L'obligation d'information sur l'identité du professionnel vise à assurer la protection du consommateur qui doit être en mesure d'identifier son cocontractant, comme son représentant, que ce dernier soit salarié ou travailleur indépendant.
Il est établi par les pièces produites que le représentant commercial signataire des bons de commande, M. [F] [K], était salarié de la société MV2, en qualité de représentant commercial, de sorte qu'intervenu aux contrats dans le cadre de son activité commerciale et agissant au nom de la société MV2, il avait la qualité de professionnel au sens du code de la consommation et devait fournir aux consommateurs les informations relatives à son identité et à ses diverses coordonnées, sauf à ce qu'elles soient identiques à celles de la société qui l'emploie.
C'est donc avec raison que le premier juge a considéré que les bons de commandes étaient entachés d'une irrégularité sanctionnée de la nullité.
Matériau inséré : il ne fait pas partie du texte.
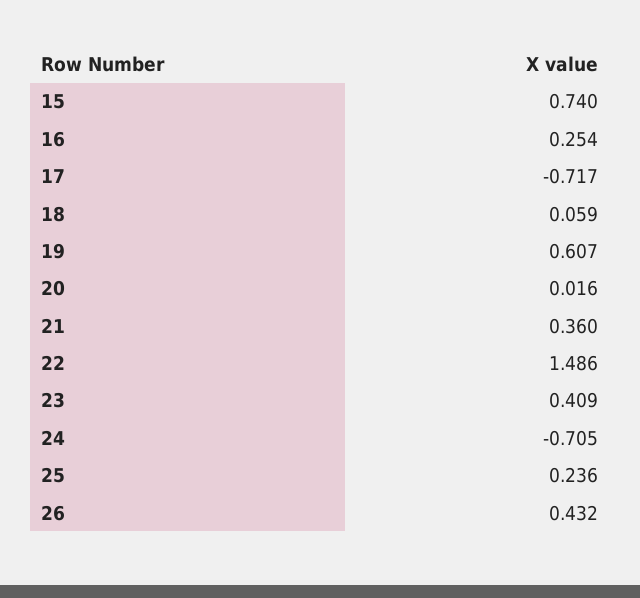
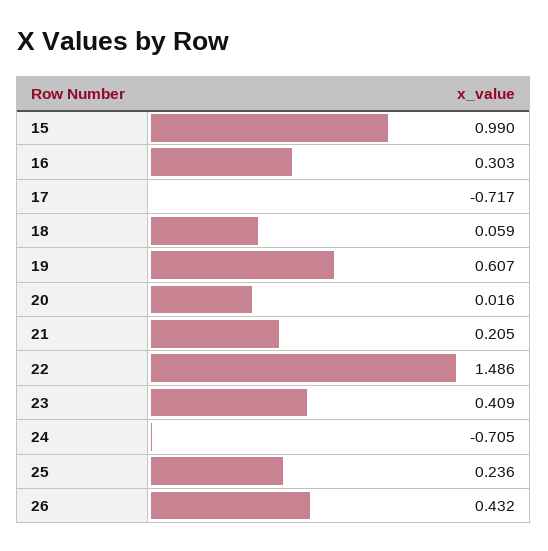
  {
-   "15": 0.74,
+   "15": 0.99,
-   "16": 0.254,
+   "16": 0.303,
    "17": -0.717,
    "18": 0.059,
    "19": 0.607,
    "20": 0.016,
-   "21": 0.36,
+   "21": 0.205,
    "22": 1.486,
    "23": 0.409,
    "24": -0.705,
    "25": 0.236,
    "26": 0.432
  }

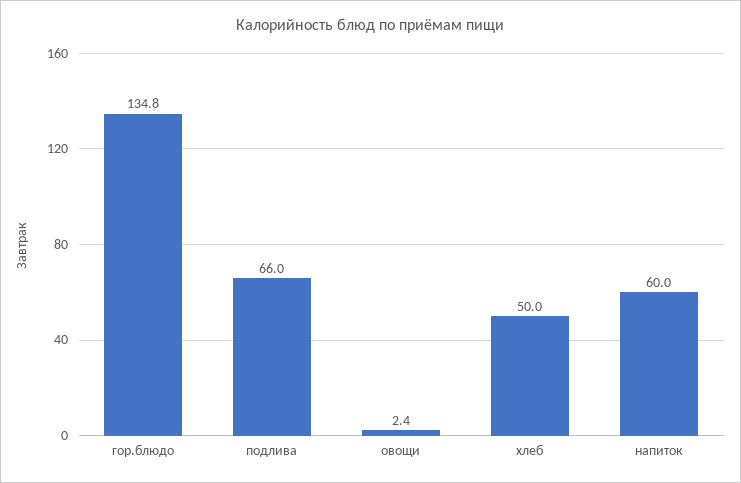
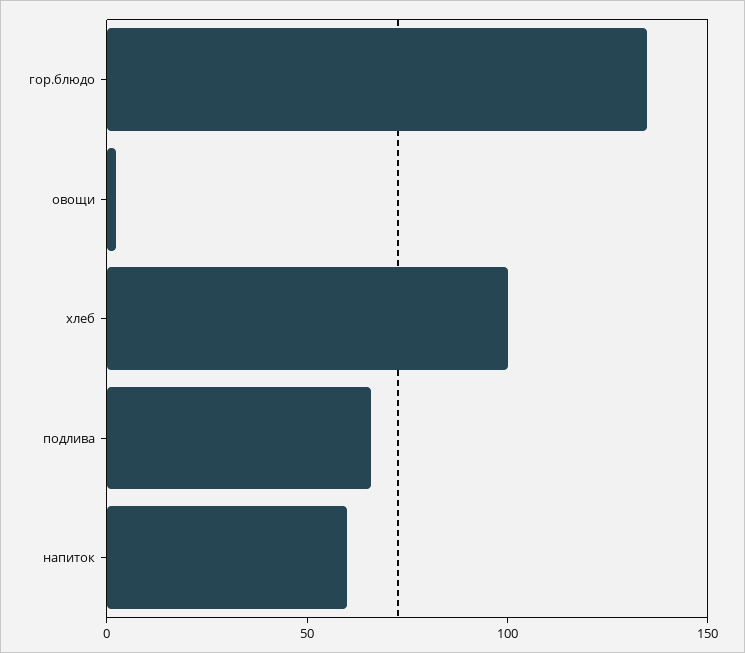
  {
    "гор.блюдо": 134.8,
    "подлива": 66,
    "овощи": 2.4,
-   "хлеб": 50,
+   "хлеб": 100,
    "напиток": 60
  }

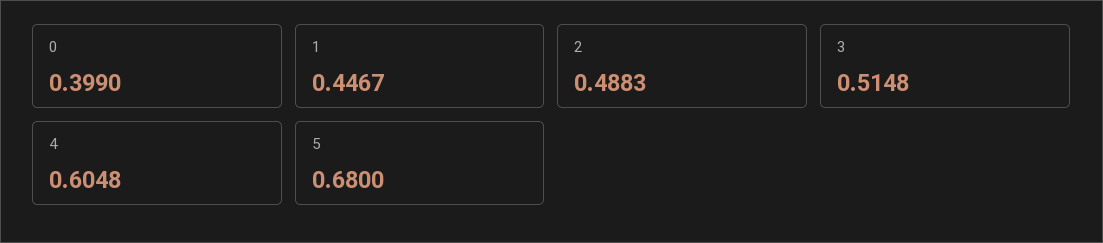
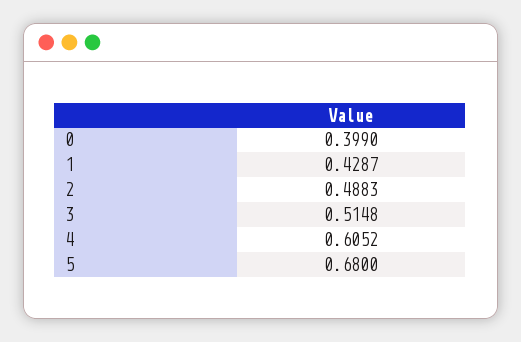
  {
    "0": 0.399,
-   "1": 0.4467,
+   "1": 0.4287,
    "2": 0.4883,
    "3": 0.5148,
-   "4": 0.6048,
+   "4": 0.6052,
    "5": 0.68
  }

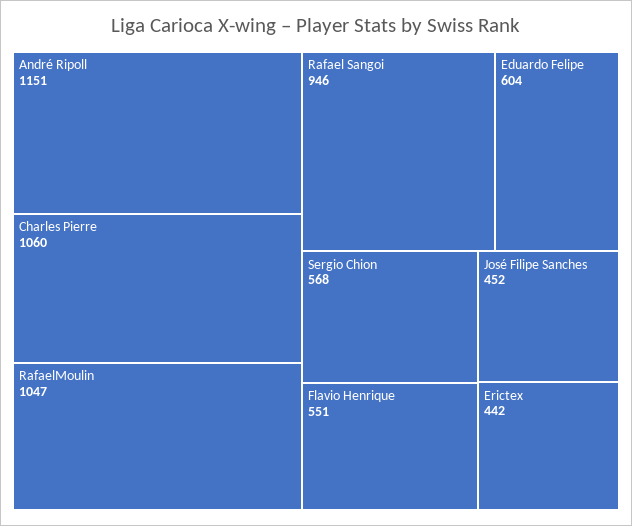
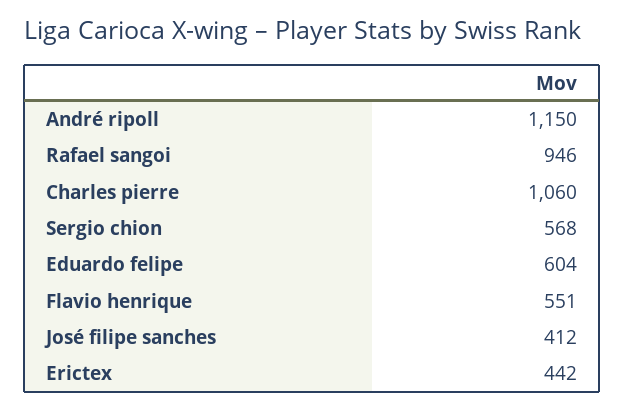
  {
-   "André Ripoll": 1151,
+   "André Ripoll": 1150,
    "Charles Pierre": 1060,
-   "RafaelMoulin": 1047,
    "Rafael Sangoi": 946,
    "Eduardo Felipe": 604,
    "Sergio Chion": 568,
    "Flavio Henrique": 551,
-   "José Filipe Sanches": 452,
+   "José Filipe Sanches": 412,
    "Erictex": 442
  }

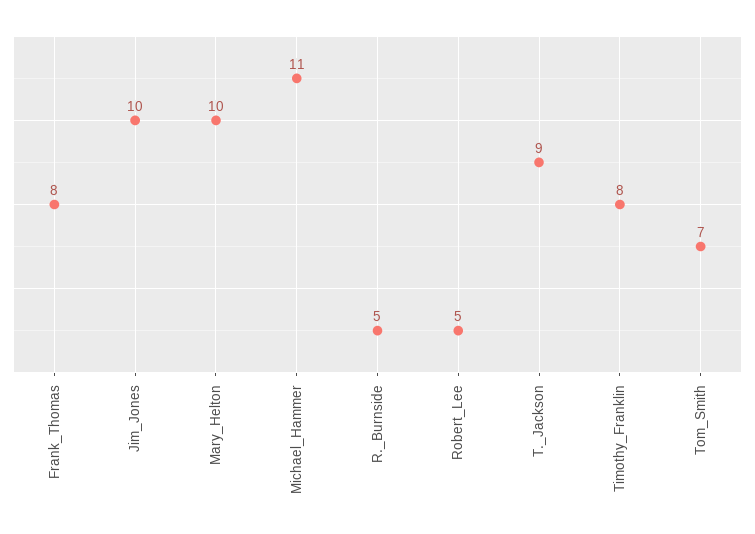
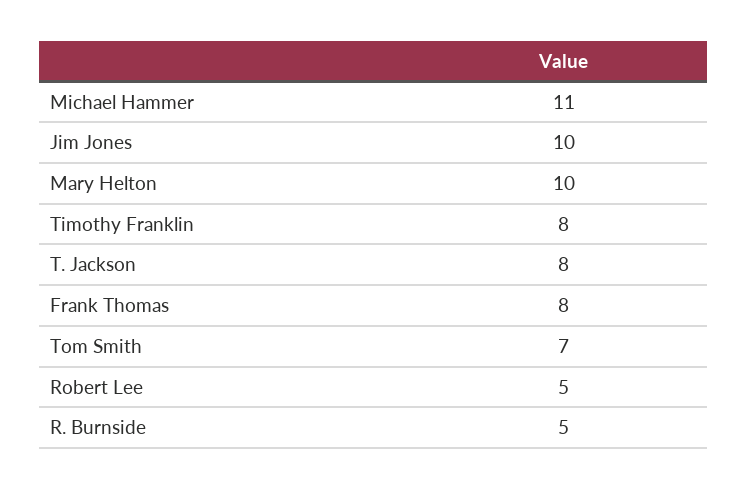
  {
    "Frank_Thomas": 8,
    "Jim_Jones": 10,
    "Mary_Helton": 10,
    "Michael_Hammer": 11,
    "R._Burnside": 5,
    "Robert_Lee": 5,
-   "T._Jackson": 9,
+   "T._Jackson": 8,
    "Timothy_Franklin": 8,
    "Tom_Smith": 7
  }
Le jugement sera confirmé en toutes ses dispositions.
PAR CES MOTIFS
Confirme le jugement du tribunal judiciaire de Chaumont en date du 6 mai 2022 en ses chefs de dispositif soumis à la cour,
y ajoutant,
Condamne la SAS MV2 aux dépens de l'instance d'appel ;
Condamne la SAS MV2 à payer à Mme [P] [T] et M. [W] [O], indivisément entre eux, la somme complémentaire de 1300 euros en application de l'article 700 du code de procédure civile.